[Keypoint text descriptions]
++++++++

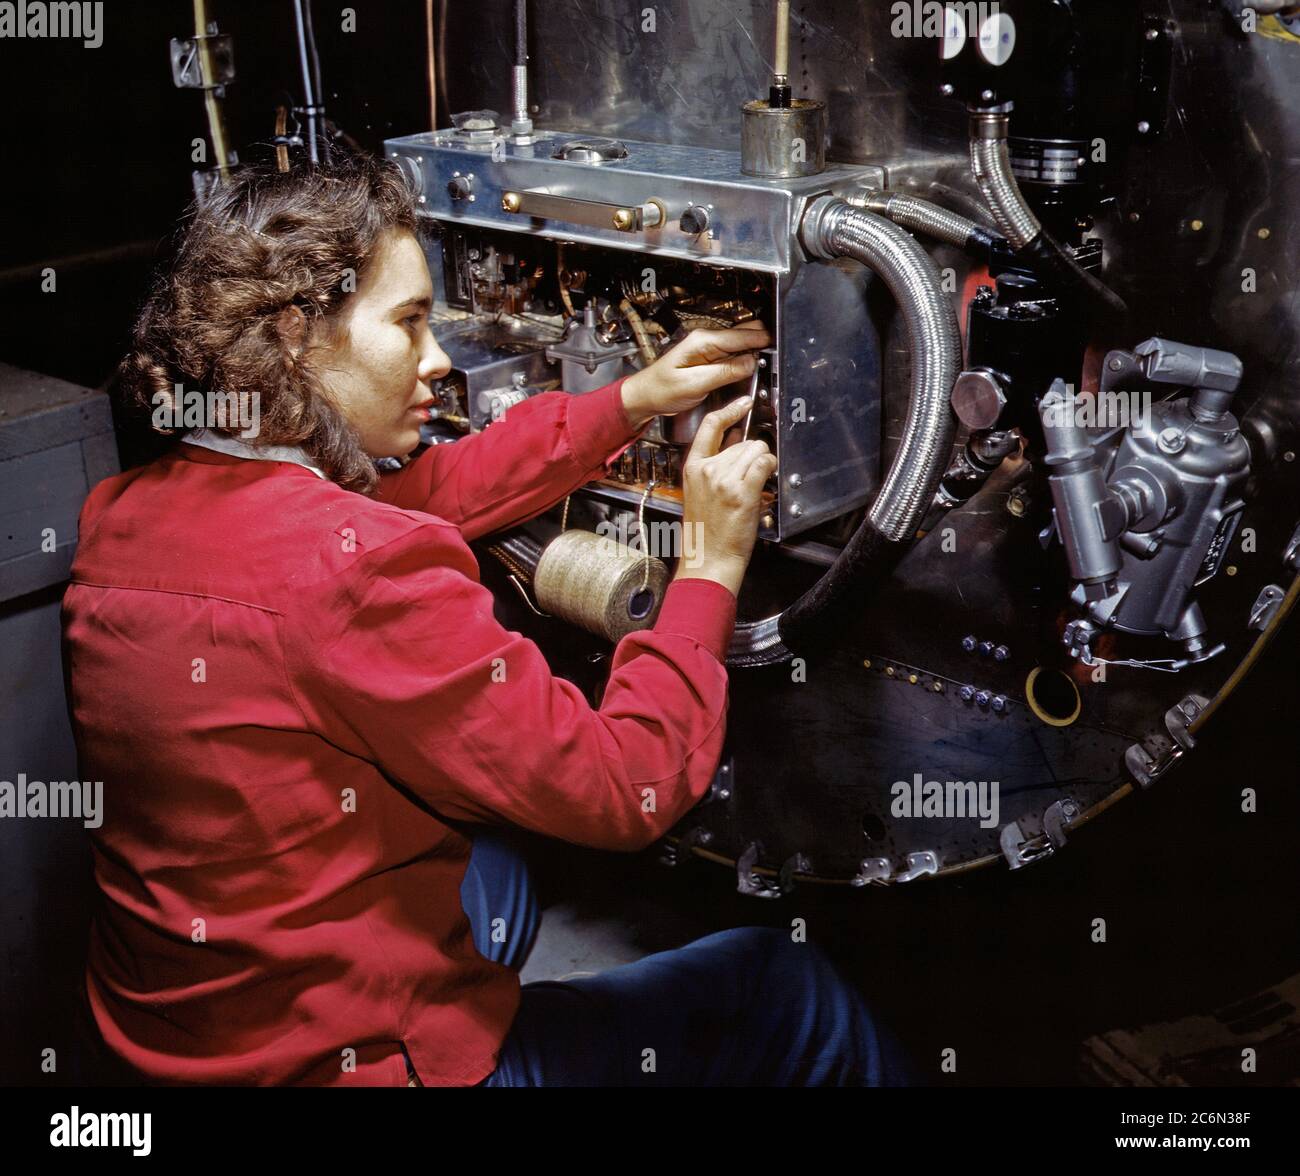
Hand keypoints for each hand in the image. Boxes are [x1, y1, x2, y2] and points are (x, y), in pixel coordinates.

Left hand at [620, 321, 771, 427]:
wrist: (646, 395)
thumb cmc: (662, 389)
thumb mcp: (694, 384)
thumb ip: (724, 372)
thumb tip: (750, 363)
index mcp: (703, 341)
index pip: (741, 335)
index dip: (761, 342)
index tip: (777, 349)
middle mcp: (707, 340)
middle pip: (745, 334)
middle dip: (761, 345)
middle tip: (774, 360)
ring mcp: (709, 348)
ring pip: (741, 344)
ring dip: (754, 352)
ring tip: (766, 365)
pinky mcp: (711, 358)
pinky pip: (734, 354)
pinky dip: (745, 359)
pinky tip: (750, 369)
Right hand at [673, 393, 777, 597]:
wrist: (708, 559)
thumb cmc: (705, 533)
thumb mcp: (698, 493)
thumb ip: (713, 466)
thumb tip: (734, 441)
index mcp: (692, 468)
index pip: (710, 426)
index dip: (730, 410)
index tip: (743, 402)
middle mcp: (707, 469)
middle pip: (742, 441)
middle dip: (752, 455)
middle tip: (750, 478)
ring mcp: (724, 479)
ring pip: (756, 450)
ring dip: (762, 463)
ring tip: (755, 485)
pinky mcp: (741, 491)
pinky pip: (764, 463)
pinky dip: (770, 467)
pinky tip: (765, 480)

++++++++

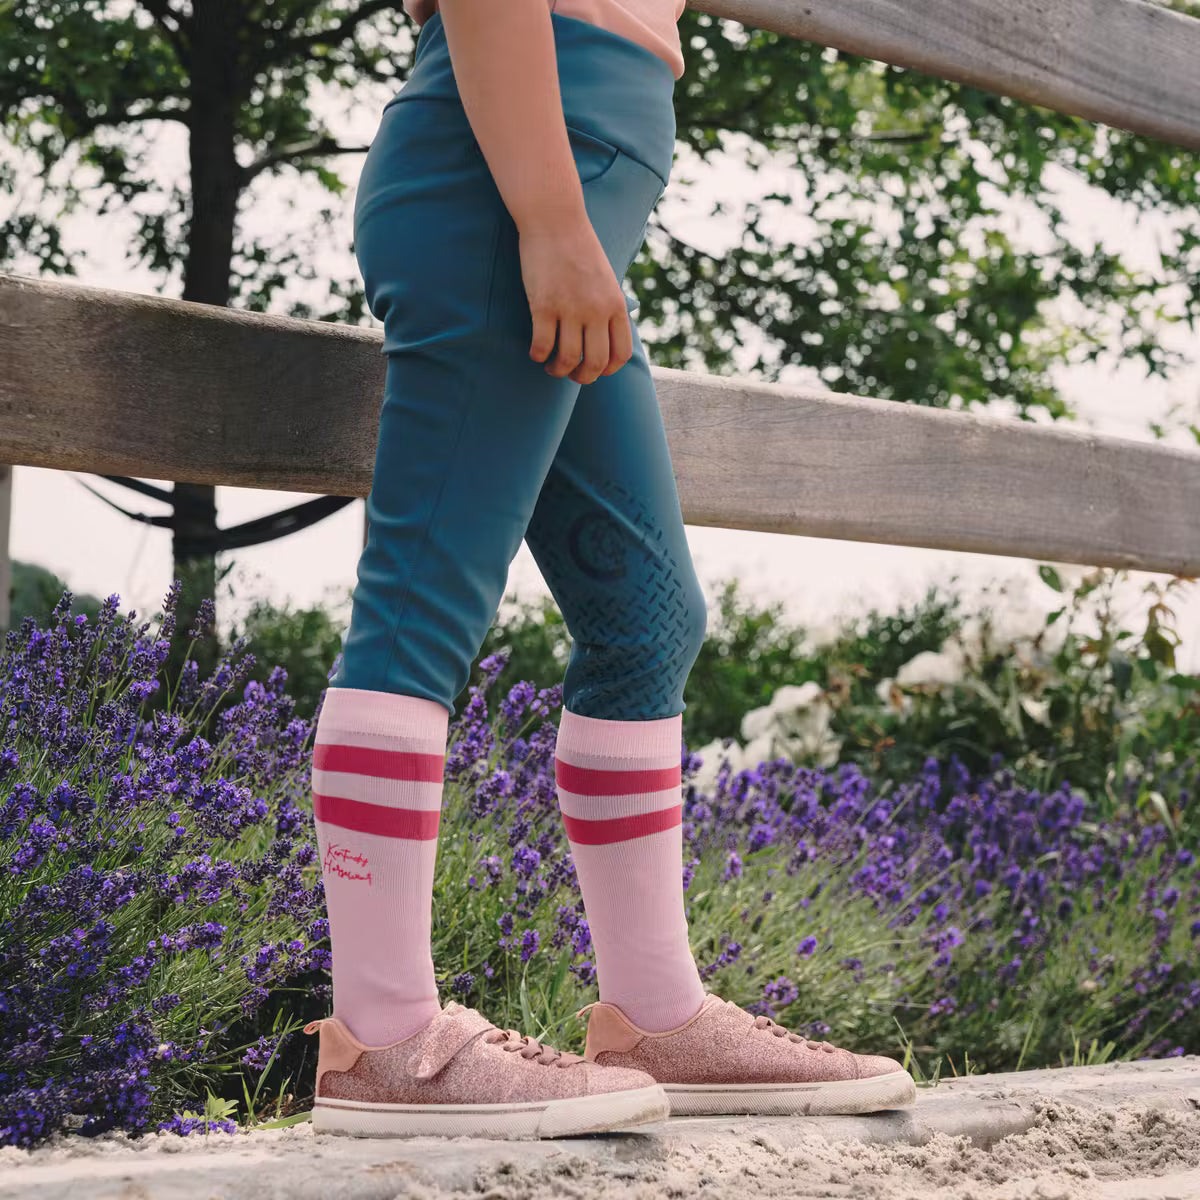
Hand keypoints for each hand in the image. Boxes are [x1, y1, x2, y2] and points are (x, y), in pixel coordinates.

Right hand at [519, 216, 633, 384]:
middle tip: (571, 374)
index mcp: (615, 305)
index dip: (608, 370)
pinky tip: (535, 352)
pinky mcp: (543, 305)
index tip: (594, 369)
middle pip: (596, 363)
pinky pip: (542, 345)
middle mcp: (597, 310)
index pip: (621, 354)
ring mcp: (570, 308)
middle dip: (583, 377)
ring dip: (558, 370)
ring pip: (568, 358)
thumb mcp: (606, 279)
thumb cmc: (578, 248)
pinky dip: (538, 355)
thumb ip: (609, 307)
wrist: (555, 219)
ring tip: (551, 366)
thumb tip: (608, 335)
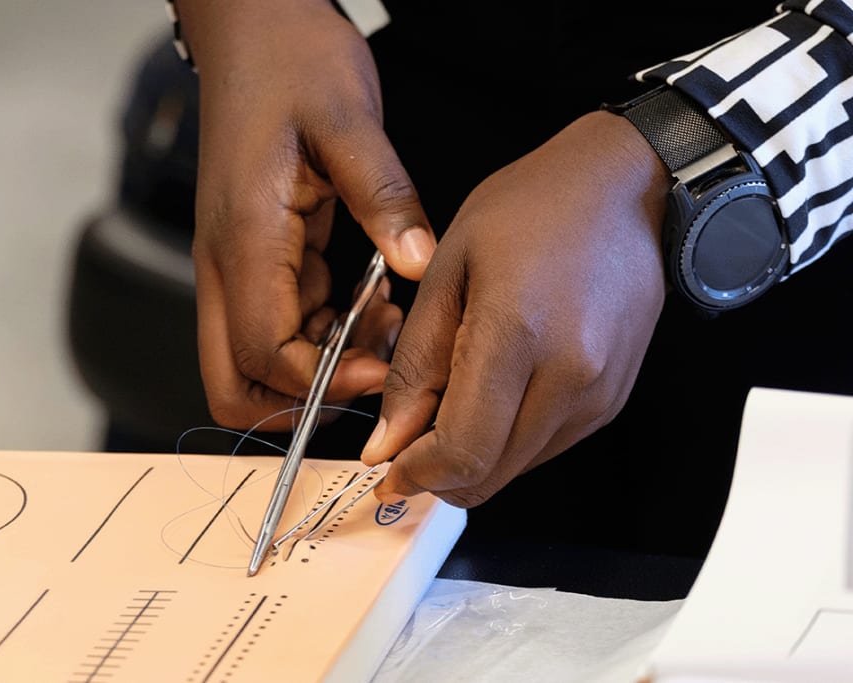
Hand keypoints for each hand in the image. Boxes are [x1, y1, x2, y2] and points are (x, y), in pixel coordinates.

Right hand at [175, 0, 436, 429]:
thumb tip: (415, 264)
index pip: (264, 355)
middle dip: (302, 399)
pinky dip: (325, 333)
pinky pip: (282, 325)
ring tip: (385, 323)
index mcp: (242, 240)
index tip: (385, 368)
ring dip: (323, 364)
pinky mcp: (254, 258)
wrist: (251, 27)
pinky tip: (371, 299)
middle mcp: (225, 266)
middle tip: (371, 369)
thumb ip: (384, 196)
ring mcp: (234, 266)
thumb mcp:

++++++++

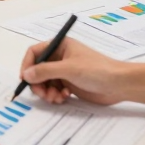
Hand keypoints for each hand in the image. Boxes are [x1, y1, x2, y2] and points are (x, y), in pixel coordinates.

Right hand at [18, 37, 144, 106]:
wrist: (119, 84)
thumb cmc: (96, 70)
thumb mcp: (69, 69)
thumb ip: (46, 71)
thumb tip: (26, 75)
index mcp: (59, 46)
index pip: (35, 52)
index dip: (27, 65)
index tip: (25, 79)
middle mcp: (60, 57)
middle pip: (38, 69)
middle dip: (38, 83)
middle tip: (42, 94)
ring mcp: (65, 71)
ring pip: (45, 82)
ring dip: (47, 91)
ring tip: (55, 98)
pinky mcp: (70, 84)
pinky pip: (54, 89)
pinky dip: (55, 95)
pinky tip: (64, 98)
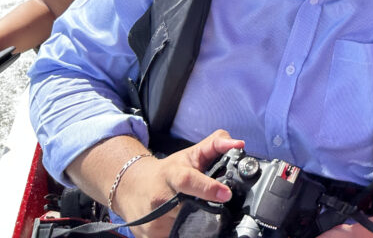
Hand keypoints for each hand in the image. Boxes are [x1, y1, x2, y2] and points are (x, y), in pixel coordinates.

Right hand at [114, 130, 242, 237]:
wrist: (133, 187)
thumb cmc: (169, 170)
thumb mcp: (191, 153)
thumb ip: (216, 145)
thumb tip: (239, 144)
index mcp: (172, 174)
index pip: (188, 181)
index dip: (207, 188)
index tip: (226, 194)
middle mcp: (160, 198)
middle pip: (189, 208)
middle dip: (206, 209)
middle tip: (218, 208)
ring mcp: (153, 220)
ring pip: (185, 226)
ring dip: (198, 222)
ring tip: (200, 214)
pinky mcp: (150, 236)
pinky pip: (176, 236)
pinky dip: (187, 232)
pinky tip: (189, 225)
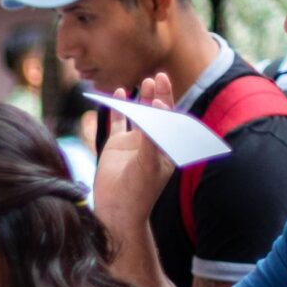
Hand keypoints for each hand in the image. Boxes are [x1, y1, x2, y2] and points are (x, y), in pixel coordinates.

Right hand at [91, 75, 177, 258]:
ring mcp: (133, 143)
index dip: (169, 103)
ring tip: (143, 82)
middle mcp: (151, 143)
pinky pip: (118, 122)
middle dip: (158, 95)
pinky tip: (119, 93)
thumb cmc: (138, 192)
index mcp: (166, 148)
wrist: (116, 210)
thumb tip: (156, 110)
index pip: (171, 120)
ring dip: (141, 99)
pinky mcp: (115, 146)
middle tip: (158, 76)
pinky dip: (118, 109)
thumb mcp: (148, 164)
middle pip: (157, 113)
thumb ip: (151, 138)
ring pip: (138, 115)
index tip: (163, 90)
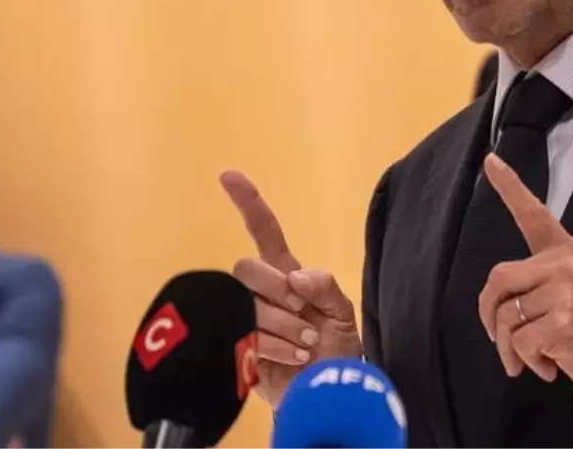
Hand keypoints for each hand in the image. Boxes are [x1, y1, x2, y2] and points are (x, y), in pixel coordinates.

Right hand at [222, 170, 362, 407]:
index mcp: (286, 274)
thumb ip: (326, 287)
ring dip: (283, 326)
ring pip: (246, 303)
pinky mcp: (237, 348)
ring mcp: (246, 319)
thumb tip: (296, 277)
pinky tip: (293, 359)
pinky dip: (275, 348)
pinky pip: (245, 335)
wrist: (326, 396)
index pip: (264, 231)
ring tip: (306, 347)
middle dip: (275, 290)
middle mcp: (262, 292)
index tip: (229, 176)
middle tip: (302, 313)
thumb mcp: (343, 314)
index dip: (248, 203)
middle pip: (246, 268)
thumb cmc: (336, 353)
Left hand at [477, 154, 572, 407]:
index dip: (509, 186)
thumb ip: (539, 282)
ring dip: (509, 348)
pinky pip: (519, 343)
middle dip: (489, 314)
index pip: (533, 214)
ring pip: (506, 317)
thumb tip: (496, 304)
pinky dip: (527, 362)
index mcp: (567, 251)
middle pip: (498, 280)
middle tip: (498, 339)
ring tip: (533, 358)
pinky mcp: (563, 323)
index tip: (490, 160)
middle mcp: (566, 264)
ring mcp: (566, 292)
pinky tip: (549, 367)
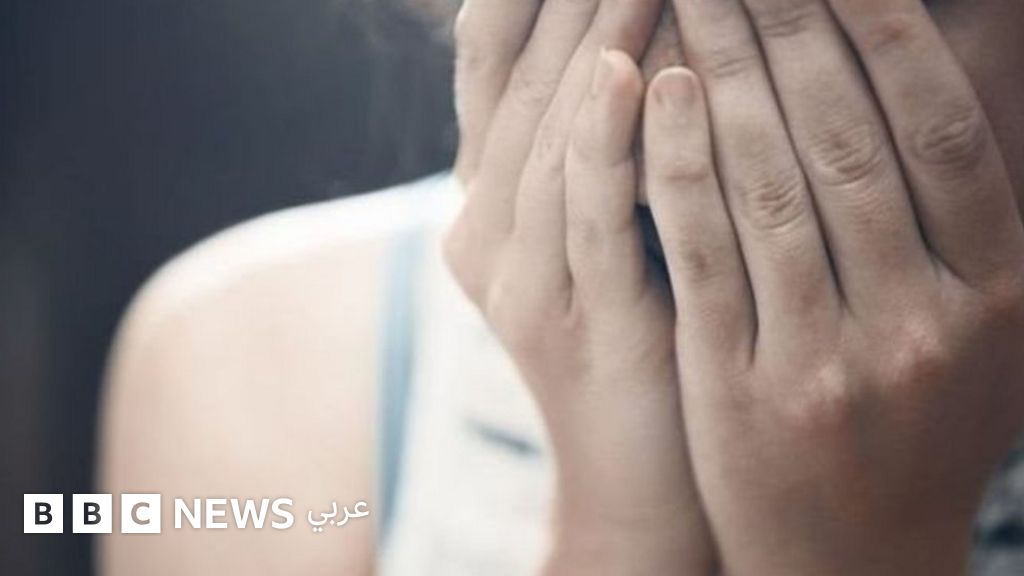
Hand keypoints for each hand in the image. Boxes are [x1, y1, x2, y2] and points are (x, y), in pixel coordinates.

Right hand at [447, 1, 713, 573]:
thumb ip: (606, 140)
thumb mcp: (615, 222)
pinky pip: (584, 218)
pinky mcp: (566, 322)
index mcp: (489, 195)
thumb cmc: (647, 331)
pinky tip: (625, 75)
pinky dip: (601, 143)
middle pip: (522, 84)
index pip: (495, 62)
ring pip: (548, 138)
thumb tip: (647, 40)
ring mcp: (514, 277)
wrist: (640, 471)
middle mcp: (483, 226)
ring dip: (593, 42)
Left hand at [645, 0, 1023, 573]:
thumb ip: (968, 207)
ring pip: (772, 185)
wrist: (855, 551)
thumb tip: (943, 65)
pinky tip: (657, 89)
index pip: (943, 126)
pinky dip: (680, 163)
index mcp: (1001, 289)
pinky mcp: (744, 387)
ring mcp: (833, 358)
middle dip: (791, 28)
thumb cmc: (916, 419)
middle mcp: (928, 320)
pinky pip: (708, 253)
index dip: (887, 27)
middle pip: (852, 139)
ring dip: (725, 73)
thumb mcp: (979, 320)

++++++++

● WORK INSTRUCTION: Once the line with "ring pip: (138, 115)" is found in the data above, reproduce it and each line after it exactly, through the line with "ring tip: (533, 358)". Omit the pictures.

● TASK RESPONSE:
ring pip: (138, 115)
index tip: (163, 90)
Hand keypoints for each hand in the image. Boxes are [x1, y1, x2, y2] and points are (x, y), in pixel coordinates.

Right hand at [222, 170, 362, 407]:
index mcp: (286, 274)
thumb ip: (326, 287)
ring dip: (283, 326)
ring pip: (246, 303)
pinky mcp: (237, 348)
ring mcp: (246, 319)
thumb tip: (296, 277)
pinky tip: (293, 359)
pinky dip: (275, 348)
pinky pip: (245, 335)
wrist: (326, 396)
index pip: (264, 231)
ring tip: (306, 347)
middle dip: (275, 290)
middle mcp: (262, 292)
index tip: (229, 176)
middle tip: (302, 313)
thumb mcp: (343, 314)
index dip: (248, 203)
middle pip: (246, 268)
thumb cmc: (336, 353)
Left hand at [477, 154, 572, 407]:
index dip: (509, 186)
thumb ip: (539, 282)
ring dip: (509, 348)
pinky pip: (519, 343)
middle dip: (489, 314)
index pip: (533, 214)
ring pip: (506, 317)
thumb tip: (496, 304)
pinky dip: (527, 362)
index mcp: (567, 251)
middle pip: (498, 280)
middle tip: (498, 339)
ring tip: (533, 358)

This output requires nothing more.